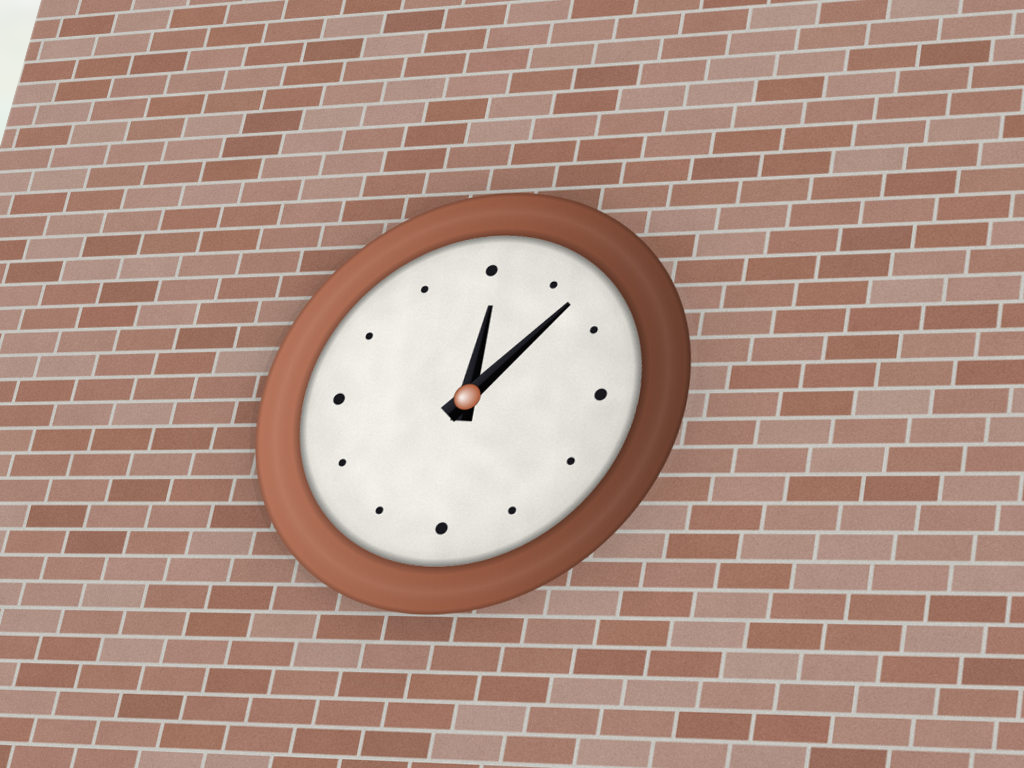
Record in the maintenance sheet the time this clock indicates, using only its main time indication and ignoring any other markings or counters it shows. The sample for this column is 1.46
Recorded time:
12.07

---

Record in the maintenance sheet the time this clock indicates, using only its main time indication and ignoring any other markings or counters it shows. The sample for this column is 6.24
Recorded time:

**Goal**
Identify each line in the records above that contains the string "indication", treating uppercase and lowercase letters as distinct, and copy every such line in full.

**Problem solution**
Record in the maintenance sheet the time this clock indicates, using only its main time indication and ignoring any other markings or counters it shows. The sample for this column is 1.46
Record in the maintenance sheet the time this clock indicates, using only its main time indication and ignoring any other markings or counters it shows. The sample for this column is 6.24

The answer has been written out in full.